Young women who marry these rich old dudes could easily have just as much status as their husbands, like the correlation between wealth and looks hints toward. By overlooking a full half of the equation and not even studying these ladies’ status level, researchers could have missed the fact that plenty of the supposed “trophy wife” marriages were actually matches rather than exchanges. The small amount of evidence McClintock did find that supported exchange marriages showed that both men and women are just as likely to trade their looks for a partner’s wealth. She also found that when this does occur, it’s usually only in short-term relationships, which makes me feel strangely optimistic about love because it tells me that these not-so-romantic exchanges generally can’t make it unless there’s some matching between the pair.

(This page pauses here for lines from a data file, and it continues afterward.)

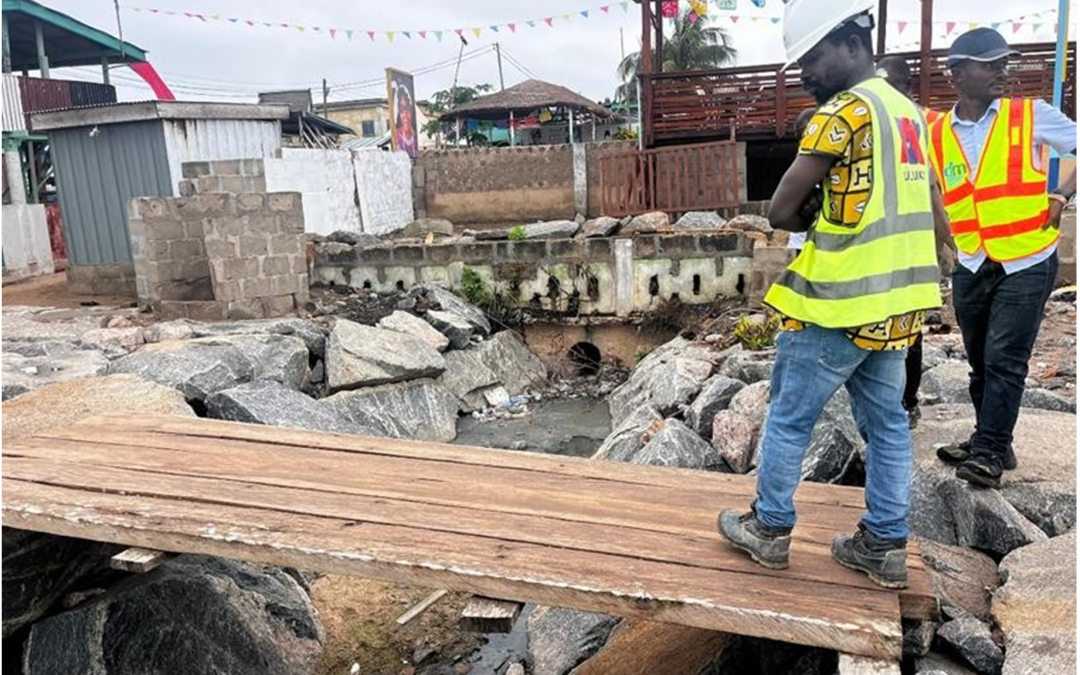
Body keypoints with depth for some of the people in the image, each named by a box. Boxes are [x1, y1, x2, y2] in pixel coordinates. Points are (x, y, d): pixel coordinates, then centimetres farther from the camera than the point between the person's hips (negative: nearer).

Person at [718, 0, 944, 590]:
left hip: (839, 304, -8)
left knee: (788, 419, 7)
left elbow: (780, 212, -15)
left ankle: (769, 529, 20)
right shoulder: (906, 110, 13)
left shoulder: (845, 110, -14)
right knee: (886, 422, 14)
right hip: (893, 302, 9)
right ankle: (885, 544, 22)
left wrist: (816, 219, 4)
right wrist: (828, 218, 6)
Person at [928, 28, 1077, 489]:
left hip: (1028, 263, -3)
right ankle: (992, 444, 25)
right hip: (971, 267, 3)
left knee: (1005, 360, -6)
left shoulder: (1030, 115, -6)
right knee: (981, 362, 11)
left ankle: (989, 452, 1)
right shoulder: (937, 134, 1)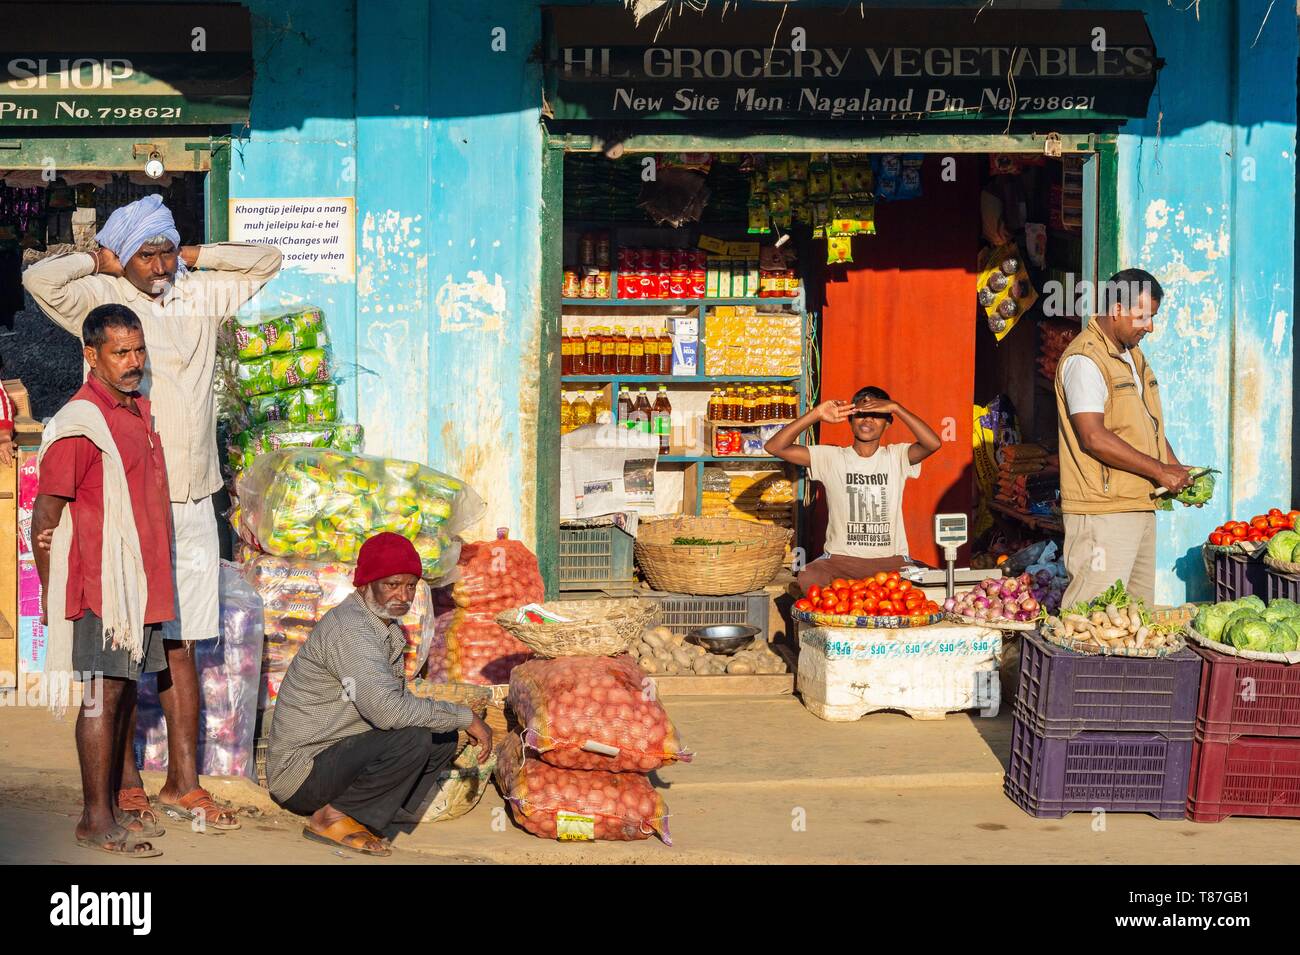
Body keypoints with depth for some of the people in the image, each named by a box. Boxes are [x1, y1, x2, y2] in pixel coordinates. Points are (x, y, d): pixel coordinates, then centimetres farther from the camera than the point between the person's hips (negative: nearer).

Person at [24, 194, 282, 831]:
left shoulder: (200, 296, 11)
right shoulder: (102, 299, -3)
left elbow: (267, 262, 19)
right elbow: (39, 279, -21)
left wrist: (193, 256, 10)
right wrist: (99, 261, -4)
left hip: (194, 500, 4)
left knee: (179, 645, 9)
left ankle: (182, 782, 15)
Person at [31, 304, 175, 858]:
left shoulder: (140, 409, 13)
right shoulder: (79, 422, -14)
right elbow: (45, 516, -12)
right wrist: (50, 594, -10)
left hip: (142, 580, 8)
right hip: (103, 582, -8)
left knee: (126, 689, 13)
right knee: (105, 693, -4)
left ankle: (122, 796, 22)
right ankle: (95, 819, 2)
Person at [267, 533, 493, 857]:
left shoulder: (388, 628, 13)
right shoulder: (350, 629, -21)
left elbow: (399, 698, 17)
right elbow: (387, 708, -33)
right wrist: (465, 717, -24)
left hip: (339, 752, 10)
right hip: (302, 770, -10)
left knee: (443, 739, 5)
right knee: (413, 740, -28)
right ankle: (333, 818, -11)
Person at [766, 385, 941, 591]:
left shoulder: (896, 457, 5)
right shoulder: (831, 457, 4)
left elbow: (933, 443, -16)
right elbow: (774, 446, -6)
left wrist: (896, 407, -21)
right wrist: (816, 415, -14)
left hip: (891, 559, 1)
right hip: (840, 558, -1)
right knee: (808, 579, -32)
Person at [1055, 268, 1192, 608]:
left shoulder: (1134, 356, 18)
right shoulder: (1084, 360, -13)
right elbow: (1093, 437, -21)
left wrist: (1178, 472, 9)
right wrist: (1158, 470, -17)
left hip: (1140, 505, 10)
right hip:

This study is really enlightening to me: I’m embarrassed to say I’ve watched enough “Real Housewives” and heard enough misguided gossip from older women in my life to think becoming a trophy wife was a viable, though potentially unfulfilling, life path for women of a certain appearance if they so chose.
The most important (and discouraging) reality of this study is that even scientists, who are supposed to have a neutral attitude doing research, demonstrate a major gender bias and other beliefs that reflect their own worldviews. It’s as if they never even fathomed that supposed trophy wives may have just as much to offer beyond looks as their husbands do.
It leads me to wonder what other studies were motivated by bias, and definitely makes me question my tendency to trust researchers who may have more of an emotional stake in their study’s subject matter than I’d have considered.